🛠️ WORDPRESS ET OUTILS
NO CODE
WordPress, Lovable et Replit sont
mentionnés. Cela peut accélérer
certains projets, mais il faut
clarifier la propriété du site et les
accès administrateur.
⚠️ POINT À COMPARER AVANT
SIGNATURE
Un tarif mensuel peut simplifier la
§
**ASSIGNMENT**
Write out the records in full, exactly as they appear above.

**RESULT**
🛠️ WORDPRESS ET OUTILS
NO CODE
WordPress, Lovable et Replit sont
mentionnés. Cela peut accélérer
certains projets, mais il faut
clarifier la propriété du site et les
accès administrateur.
⚠️ POINT À COMPARER AVANT
SIGNATURE
Un tarif mensuel peut simplifier la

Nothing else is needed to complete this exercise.